We need *some* people doing this; I don't think beating people up for
not being "beta testers" is terribly friendly.

The one thing I'd want to poke at is "don't avoid 10.0 simply because of
there being a 0 there."

If someone would have declined to use 9.7.0, considering that "too beta,"
then it's reasonable to decline 10.0, as that is a reasonably similar policy.

On the other hand, if you'd have accepted 9.7.0, and are declining
10.0.0 just "because too many 0's", that's not so right, and I'd want
to encourage considering it.

>> We're testing our own applications and
>> processes, and this should be done with a "stable" product, more or
>> less. So I'd only ever think to have them use an official release versus
>> a beta or release candidate.
>
> And how do you think the product becomes stable?  By magic?
>
>> That said, count me in the same camp with the "Never .0" folks.
>
> Yes, I gathered that.
>
>> I'm planning a mass upgrade to 9.6 soon as well and the question was raised
>> as to whether or not to go right to 10.0, and I quickly put that down.
>
> Right, because when you say "official release versus a beta or release
> candidate", you don't actually mean it.

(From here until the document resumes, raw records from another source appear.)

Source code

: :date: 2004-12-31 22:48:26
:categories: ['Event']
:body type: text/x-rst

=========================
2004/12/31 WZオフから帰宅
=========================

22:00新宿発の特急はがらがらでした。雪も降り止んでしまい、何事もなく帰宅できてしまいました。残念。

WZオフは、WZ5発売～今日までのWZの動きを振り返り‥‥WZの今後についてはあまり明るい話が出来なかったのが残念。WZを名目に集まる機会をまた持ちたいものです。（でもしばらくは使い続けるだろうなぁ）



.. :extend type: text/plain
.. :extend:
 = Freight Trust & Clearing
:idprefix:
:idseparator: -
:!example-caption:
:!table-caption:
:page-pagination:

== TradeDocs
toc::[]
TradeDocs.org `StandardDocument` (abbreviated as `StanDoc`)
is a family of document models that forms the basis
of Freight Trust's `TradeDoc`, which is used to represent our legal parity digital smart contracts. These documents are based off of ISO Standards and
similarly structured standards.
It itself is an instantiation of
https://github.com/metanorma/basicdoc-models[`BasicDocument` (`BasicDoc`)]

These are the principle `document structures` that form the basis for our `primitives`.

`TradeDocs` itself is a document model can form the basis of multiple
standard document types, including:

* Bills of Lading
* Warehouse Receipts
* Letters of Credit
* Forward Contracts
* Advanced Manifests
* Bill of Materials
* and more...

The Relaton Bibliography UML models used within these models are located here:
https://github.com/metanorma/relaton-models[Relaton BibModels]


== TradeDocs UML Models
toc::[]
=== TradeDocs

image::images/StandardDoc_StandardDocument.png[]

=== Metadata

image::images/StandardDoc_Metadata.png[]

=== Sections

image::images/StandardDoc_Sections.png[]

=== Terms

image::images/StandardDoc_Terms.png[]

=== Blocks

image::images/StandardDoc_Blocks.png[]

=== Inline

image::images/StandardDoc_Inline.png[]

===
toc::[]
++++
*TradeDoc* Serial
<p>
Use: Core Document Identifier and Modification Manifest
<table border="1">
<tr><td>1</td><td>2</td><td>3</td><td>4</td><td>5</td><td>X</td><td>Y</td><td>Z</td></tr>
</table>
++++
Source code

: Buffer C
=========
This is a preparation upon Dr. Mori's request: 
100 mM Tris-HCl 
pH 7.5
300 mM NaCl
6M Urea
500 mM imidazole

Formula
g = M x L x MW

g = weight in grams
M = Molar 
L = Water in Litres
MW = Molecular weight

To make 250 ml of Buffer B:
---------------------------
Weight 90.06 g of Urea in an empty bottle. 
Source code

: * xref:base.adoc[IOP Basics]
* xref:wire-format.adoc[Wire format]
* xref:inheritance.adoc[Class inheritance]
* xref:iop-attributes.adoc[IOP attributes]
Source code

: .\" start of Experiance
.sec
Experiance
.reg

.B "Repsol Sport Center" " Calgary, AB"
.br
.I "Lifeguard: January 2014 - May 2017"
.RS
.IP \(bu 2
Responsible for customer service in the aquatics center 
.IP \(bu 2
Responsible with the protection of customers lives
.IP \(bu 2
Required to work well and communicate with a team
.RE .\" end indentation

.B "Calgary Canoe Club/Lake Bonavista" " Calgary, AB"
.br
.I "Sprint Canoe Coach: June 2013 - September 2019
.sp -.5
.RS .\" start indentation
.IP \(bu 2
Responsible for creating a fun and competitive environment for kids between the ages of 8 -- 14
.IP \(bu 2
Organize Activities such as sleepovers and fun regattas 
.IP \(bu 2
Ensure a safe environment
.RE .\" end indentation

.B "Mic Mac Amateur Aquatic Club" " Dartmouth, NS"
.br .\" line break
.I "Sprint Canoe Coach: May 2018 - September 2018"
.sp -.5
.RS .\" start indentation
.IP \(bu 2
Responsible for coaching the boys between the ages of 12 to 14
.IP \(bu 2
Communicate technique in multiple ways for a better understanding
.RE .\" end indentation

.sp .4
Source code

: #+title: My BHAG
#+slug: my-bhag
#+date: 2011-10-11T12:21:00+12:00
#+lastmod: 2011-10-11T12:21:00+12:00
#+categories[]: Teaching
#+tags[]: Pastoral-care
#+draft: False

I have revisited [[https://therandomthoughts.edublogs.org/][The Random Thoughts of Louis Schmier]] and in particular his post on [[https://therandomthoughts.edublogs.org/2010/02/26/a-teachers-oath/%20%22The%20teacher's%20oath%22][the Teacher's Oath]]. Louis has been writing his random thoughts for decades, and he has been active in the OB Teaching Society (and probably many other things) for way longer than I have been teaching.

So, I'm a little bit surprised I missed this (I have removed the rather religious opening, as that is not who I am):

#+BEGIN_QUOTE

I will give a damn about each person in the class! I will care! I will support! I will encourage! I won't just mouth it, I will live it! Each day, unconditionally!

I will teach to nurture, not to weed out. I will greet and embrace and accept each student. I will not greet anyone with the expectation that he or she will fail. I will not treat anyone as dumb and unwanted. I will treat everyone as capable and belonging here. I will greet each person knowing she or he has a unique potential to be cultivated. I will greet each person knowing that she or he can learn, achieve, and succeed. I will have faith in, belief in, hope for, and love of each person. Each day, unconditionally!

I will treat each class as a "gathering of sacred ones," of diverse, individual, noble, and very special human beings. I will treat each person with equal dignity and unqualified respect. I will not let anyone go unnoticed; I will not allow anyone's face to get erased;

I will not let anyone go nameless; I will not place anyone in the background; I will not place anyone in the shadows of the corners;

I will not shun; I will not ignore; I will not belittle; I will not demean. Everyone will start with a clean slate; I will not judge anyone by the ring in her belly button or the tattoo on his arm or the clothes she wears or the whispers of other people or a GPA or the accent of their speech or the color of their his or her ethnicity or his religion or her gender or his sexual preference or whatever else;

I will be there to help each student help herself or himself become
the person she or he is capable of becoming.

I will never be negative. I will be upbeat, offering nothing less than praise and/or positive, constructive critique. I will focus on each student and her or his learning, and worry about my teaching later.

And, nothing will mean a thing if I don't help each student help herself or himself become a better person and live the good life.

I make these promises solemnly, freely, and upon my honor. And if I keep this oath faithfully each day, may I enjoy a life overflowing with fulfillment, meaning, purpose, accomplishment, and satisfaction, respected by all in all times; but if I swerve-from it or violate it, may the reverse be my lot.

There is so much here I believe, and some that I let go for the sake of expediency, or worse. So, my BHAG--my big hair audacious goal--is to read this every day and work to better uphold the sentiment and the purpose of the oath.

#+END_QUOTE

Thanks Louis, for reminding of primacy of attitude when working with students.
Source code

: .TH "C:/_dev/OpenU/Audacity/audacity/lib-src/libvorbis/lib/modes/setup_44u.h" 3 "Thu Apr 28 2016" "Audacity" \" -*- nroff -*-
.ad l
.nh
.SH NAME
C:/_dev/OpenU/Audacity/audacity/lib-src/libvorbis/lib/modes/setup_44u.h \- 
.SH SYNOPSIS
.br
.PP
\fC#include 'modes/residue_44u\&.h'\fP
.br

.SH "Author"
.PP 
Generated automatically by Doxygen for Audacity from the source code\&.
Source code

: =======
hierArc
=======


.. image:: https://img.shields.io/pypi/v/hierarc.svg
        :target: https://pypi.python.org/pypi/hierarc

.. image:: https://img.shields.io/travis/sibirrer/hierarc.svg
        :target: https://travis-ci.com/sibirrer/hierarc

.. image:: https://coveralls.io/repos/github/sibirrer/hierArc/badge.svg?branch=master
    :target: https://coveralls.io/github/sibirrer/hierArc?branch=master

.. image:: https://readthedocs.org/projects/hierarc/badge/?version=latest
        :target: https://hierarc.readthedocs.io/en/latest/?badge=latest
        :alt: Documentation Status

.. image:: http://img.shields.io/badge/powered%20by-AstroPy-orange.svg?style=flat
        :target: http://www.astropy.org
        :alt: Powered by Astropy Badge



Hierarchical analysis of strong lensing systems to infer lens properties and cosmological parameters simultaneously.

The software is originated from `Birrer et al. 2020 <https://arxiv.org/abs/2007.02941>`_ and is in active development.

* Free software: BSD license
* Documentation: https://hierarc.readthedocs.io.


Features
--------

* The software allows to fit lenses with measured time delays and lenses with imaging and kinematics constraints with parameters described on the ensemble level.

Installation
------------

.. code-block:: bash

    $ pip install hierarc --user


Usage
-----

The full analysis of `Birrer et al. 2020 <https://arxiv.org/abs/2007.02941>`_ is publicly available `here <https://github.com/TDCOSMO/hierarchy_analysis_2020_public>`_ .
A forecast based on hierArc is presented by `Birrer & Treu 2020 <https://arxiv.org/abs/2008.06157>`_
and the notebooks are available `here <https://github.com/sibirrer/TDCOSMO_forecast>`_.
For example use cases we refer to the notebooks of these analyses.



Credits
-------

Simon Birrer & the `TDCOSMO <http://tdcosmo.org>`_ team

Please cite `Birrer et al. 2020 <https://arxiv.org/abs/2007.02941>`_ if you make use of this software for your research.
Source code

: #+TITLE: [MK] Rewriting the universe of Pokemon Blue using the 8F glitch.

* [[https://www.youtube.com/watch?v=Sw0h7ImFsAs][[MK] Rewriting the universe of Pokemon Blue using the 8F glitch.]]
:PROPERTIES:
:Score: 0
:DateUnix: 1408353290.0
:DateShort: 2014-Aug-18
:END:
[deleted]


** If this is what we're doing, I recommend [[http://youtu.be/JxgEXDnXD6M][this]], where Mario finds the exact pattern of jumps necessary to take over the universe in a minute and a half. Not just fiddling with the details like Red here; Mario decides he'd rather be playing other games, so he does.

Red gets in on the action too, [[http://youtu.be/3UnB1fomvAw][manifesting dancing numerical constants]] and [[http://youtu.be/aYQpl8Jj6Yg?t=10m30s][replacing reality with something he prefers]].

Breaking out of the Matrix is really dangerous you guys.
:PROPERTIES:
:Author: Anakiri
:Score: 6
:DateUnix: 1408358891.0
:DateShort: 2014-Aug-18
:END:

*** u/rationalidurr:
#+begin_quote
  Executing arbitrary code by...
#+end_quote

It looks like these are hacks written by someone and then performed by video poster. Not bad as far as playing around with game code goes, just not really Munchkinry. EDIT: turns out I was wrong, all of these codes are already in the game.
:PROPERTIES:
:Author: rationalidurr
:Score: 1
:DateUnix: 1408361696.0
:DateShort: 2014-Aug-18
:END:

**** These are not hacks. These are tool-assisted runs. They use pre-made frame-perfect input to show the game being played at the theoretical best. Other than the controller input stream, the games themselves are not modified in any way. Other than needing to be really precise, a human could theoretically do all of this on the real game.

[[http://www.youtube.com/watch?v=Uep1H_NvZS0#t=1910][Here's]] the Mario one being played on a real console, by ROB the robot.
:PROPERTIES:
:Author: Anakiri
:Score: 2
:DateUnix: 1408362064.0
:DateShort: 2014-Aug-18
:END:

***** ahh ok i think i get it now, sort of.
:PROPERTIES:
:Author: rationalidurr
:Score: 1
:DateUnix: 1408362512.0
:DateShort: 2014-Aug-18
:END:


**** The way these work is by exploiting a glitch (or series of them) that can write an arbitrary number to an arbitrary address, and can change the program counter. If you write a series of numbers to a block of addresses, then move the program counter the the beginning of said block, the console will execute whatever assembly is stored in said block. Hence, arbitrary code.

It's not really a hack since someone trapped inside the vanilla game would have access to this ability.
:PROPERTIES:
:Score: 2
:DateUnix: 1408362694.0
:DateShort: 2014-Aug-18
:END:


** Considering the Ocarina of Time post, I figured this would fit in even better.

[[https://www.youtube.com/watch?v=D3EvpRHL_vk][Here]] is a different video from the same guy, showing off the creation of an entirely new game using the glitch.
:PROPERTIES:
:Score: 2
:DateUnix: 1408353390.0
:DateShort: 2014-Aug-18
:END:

I'm inclined to wait a bit on 10.0, not because I expect it to be
particularly problematic, but because it's fairly reasonable to expect
other things to not be ready instantaneously.  And that includes some
things one might reasonably hope for.

- We have a Slony release that supports 10.0, but were there to be some lag, some people might be inclined to wait for
that.

- The same applies to any number of interesting third party applications or libraries.

- Might want to wait until binaries are included in Debian Stable or some favored Red Hat or CentOS release or such.

There's plenty of reasonable arguments for waiting a bit.

I'd contend that "otta be running 10.0 in Dev/QA" isn't so
obviously apropos.  I tend to have my workstation running
"bleeding edge" versions of things so that I notice
sharp edges early, but what we always want to have most
folks running are the *same* versions in Dev+QA+Prod,
so that there aren't unexpected differences.
-- 
When confronted by a difficult problem, solve it by reducing it to the
question, "How would the Lone Ranger handle this?"